───── Fragmento de página ─────
No hay que rondar la intoxicación aguda para que se produzcan efectos devastadores a medio y largo plazo. Sobre este asunto he escrito en diversas ocasiones y ahora, que están tramitándose cambios en las leyes de circulación que incluyen el control de alcoholemia a los peatones, no está de más que resuma aquí algunos hechos esenciales respecto a esta droga.

En cantidades muy moderadas, el alcohol etílico (etanol, CH3CH2OH) puede estimular el apetito, amenizar las comidas e incluso, según estudios bien fundados, proteger moderadamente frente a la arteriosclerosis y la enfermedad coronaria. Sin embargo, por encima del equivalente a unos dos vasos de vino al día, tiene multitud de efectos indeseables a corto y largo plazo.

Es a partir del invento de la agricultura y de la implantación de la vida sedentaria cuando parece que se impone la fermentación como industria artesanal basada en los carbohidratos de las principales cosechas. Algunos de los códigos legales más antiguos que se conocen se refieren a la regulación de las tabernas babilónicas hace casi cuatro milenios. En la actualidad, una buena parte de nuestra actividad agrícola se justifica por la producción de bebidas alcohólicas y una fracción no desdeñable de nuestros gastos sanitarios son consecuencia directa de su consumo por encima de lo saludable.

Parece existir una necesidad cultural o percibida de alcohol (como de otras drogas) en muchas sociedades, a juzgar por el fracaso repetido de las medidas que se han ensayado para eliminar o limitar su uso. Ni la prohibición legal en Estados Unidos ni los altos impuestos en Suecia han sido eficaces. En Francia e Italia –que hace cuarenta años estaban a la cabeza del consumo mundial per cápita, con 23 litros/año y 15 litros/año, respectivamente– se ha logrado disminuir algo dicho consumo, pero en España, donde entonces se consumía en torno a los 12,5 litros/año, están experimentándose aumentos alarmantes, especialmente entre la juventud.

Hay marcadas diferencias individuales en estas respuestas, que dependen de factores socioambientales y genéticos. Según aumenta el contenido en alcohol de la sangre, los efectos sobre la función mental se hacen más notorios, tanto en sus manifestaciones eufóricas como en las depresivas. Factores personales, sociales y ambientales condicionan el curso de la respuesta a dicha sustancia. Lo que en buena compañía puede conducir a una euforia y una excitación más o menos placenteras, lleva en otras circunstancias –o a otras personalidades– a agudizar las sensaciones de soledad y de depresión.

Entre los efectos inmediatos del consumo de alcohol está una súbita sensación de calor provocada por un aumento del ritmo cardíaco y por una vasodilatación periférica. Esta falsa sensación lleva en ocasiones a que el individuo se despoje de la ropa, lo que en entornos muy fríos puede resultar en una brusca pérdida del calor corporal de consecuencias fatales. Un aspecto socialmente peligroso del consumo elevado de alcohol consiste en que genera con frecuencia una sensación de aumento de la capacidad mental y física, cuando en la realidad está produciéndose justo lo contrario. Es decir, se acentúa la propensión al comportamiento imprudente, lo que se suma a la mayor probabilidad de incurrir en accidentes derivada de la disminución de la habilidad motora. A igual nivel de alcohol en sangre, esta conjunción de factores de riesgo parece tener peores consecuencias en los bebedores ocasionales, los jóvenes y los ancianos.
───── Conjunto de datos ─────
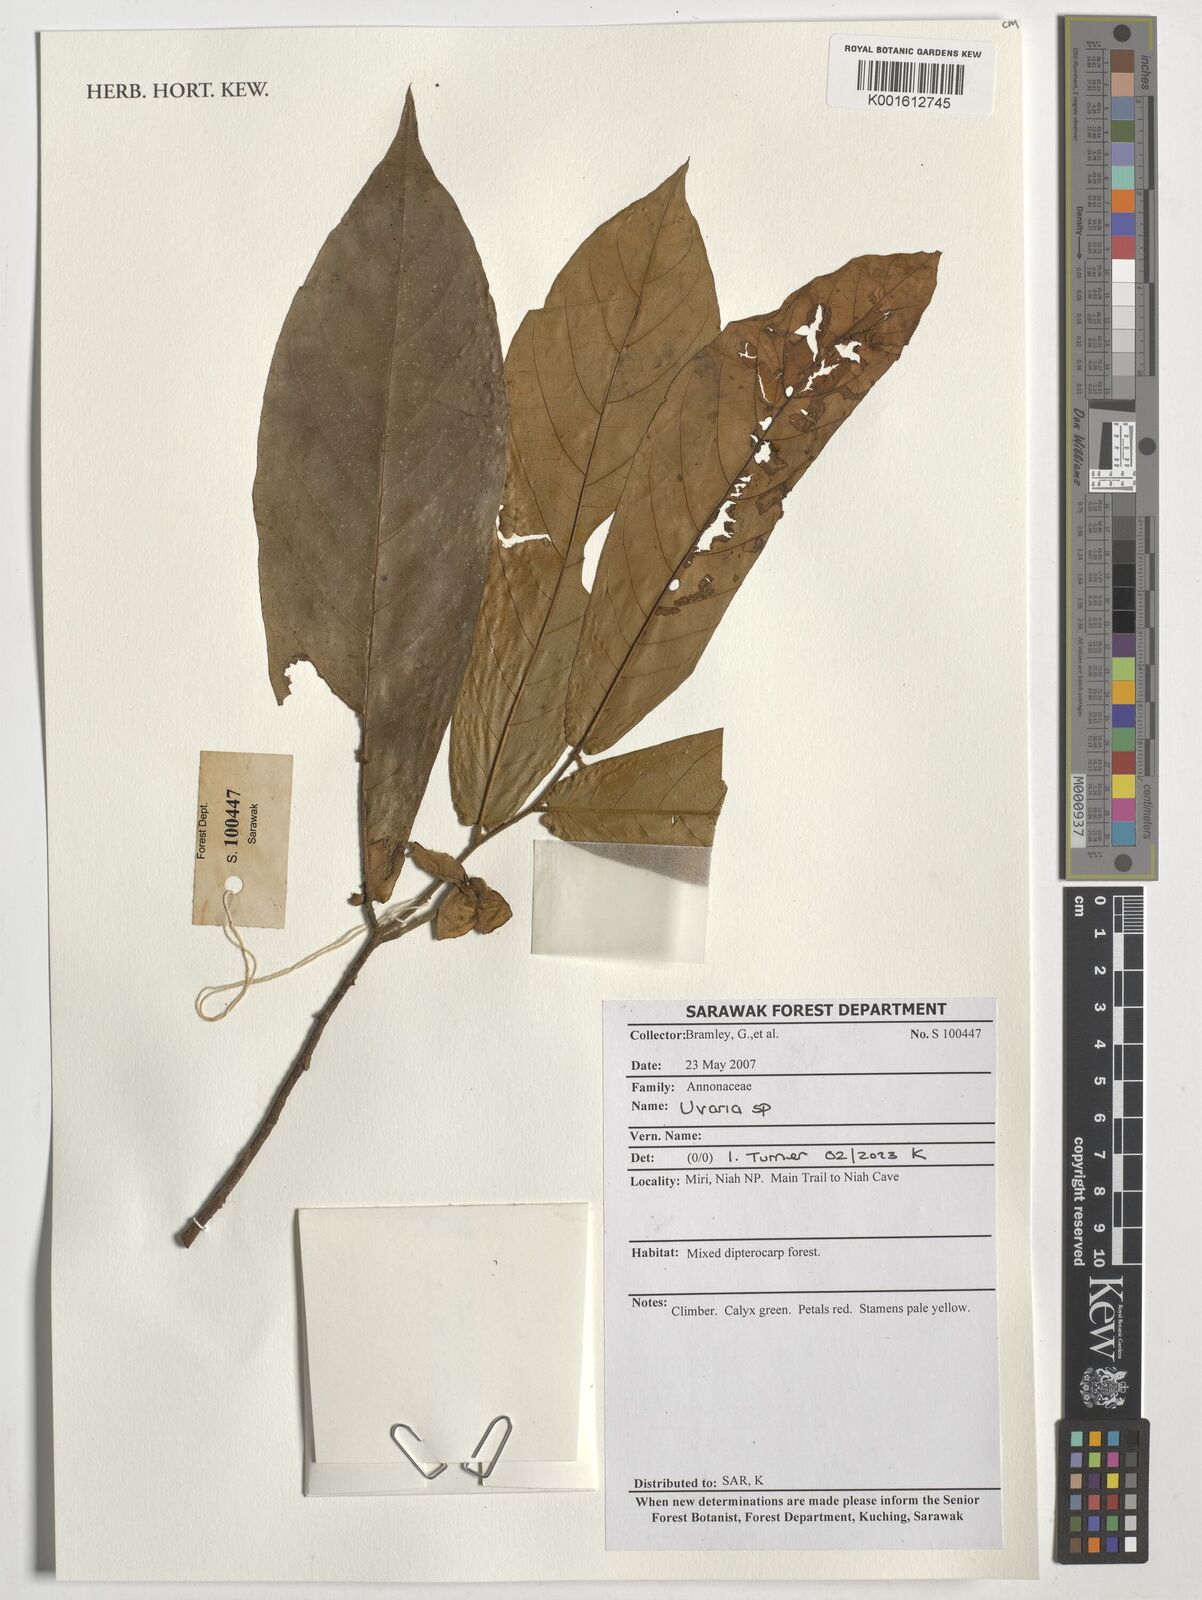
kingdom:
─────
Instrucciones:
Escribe sin cambios la parte del texto sobre el alcohol que empieza en "En cantidades muy" y termina en "corto y largo plazo.".

Respuesta:
En cantidades muy moderadas, el alcohol etílico (etanol, CH3CH2OH) puede estimular el apetito, amenizar las comidas e incluso, según estudios bien fundados, proteger moderadamente frente a la arteriosclerosis y la enfermedad coronaria. Sin embargo, por encima del equivalente a unos dos vasos de vino al día, tiene multitud de efectos indeseables a corto y largo plazo.